▶ _Task requirements_:
From the rows below, pull out each line that contains the string "district" and copy it. The match is case-sensitive.

[Stored records]
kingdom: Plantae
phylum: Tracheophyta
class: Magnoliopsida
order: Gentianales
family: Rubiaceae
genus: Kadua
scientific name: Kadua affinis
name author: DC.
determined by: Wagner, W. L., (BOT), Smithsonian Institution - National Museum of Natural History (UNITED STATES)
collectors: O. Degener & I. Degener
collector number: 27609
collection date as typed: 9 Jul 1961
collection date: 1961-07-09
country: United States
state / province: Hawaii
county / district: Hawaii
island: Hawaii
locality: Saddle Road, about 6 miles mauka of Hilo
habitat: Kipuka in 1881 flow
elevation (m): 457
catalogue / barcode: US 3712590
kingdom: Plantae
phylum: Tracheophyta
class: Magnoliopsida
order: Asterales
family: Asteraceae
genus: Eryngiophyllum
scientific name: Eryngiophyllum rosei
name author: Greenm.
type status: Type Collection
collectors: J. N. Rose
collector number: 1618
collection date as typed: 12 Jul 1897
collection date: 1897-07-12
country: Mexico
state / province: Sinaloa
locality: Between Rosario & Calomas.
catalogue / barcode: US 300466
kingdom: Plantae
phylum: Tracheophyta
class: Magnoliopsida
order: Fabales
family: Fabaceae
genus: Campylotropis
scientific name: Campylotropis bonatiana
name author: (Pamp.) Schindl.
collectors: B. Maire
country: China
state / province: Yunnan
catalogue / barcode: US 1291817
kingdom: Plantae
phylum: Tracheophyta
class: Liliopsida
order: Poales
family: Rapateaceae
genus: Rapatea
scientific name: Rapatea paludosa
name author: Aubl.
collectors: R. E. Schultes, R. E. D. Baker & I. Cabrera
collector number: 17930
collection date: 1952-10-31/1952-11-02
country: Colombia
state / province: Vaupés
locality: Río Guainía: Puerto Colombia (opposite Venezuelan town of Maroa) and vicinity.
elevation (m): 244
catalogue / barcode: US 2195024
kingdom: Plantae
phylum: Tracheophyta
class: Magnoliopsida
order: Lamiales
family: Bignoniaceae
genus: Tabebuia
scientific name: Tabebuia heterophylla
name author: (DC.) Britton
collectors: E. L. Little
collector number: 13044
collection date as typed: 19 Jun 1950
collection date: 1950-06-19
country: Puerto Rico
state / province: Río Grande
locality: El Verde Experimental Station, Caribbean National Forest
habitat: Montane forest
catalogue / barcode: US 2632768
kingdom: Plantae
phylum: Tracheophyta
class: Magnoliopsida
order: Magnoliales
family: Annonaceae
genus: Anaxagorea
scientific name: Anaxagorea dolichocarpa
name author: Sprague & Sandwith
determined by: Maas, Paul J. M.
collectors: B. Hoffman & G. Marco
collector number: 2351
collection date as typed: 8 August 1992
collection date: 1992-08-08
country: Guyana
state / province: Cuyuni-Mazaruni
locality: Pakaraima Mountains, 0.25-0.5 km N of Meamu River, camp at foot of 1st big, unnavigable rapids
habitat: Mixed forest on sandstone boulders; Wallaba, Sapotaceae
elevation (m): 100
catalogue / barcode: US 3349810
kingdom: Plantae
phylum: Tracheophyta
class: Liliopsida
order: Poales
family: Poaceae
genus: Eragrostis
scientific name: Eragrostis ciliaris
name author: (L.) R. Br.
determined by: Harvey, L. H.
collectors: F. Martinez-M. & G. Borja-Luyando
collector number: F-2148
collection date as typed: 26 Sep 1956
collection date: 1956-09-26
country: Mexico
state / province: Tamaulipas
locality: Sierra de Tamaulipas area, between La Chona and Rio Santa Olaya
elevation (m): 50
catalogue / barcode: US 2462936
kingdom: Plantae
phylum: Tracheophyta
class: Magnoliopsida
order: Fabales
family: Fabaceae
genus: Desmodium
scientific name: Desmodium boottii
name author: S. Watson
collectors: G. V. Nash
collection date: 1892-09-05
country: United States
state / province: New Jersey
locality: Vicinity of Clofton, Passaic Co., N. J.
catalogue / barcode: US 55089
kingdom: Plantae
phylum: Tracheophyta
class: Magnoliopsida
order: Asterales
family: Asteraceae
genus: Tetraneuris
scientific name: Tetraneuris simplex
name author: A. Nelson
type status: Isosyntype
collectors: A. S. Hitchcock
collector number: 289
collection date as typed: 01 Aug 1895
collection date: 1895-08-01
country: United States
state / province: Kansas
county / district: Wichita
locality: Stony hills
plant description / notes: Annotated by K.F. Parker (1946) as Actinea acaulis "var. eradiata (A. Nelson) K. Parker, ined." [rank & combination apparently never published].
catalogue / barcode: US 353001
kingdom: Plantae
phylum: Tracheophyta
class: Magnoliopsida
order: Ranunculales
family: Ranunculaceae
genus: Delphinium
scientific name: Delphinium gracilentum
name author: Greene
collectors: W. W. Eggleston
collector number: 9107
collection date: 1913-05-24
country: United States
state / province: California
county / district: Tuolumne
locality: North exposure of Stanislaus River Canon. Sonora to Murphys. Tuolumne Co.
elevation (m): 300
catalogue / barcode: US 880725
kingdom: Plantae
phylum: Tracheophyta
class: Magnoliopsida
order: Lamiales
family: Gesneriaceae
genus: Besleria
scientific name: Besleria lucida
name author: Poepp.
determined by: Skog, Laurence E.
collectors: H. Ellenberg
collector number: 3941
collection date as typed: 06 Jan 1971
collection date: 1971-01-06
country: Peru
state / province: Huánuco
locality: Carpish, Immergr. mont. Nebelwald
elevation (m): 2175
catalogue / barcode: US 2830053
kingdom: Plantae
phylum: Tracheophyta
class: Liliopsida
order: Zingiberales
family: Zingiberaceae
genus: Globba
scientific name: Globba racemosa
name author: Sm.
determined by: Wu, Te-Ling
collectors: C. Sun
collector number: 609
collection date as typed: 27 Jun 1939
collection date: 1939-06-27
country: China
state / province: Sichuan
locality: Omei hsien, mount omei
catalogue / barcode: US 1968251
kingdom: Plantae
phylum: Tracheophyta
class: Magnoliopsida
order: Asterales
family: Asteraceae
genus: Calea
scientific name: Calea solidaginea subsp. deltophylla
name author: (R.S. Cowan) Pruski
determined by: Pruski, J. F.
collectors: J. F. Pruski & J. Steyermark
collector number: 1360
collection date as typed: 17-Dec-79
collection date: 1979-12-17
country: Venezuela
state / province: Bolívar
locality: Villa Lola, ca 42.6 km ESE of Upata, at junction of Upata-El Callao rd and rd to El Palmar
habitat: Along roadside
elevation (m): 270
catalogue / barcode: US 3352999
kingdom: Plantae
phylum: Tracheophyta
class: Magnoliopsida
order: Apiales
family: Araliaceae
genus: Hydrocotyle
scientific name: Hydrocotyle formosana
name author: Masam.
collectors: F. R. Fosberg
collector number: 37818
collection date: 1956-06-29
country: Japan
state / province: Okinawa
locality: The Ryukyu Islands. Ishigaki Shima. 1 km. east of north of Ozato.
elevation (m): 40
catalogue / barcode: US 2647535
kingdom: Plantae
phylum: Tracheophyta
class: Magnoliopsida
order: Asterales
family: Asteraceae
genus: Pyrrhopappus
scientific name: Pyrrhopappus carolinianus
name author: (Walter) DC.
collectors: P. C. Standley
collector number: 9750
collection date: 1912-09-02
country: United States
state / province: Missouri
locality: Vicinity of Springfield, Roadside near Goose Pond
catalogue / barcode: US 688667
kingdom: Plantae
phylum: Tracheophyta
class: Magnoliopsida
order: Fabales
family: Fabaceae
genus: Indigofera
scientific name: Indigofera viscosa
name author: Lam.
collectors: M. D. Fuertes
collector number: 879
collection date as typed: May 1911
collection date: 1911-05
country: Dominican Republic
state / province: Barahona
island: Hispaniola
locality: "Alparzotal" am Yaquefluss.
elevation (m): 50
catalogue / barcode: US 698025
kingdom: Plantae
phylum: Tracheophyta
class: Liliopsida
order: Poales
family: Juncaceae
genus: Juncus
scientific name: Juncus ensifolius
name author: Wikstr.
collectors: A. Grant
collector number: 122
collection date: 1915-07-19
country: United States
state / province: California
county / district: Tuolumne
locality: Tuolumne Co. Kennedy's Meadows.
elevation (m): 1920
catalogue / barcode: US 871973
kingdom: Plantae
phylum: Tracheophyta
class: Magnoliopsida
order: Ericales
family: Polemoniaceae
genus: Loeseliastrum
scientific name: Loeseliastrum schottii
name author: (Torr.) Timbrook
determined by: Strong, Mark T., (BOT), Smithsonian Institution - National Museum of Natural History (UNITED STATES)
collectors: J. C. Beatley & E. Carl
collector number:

▶ _Exercise result_:
county / district: Hawaii
county / district: Wichita
county / district: Tuolumne
county / district: Tuolumne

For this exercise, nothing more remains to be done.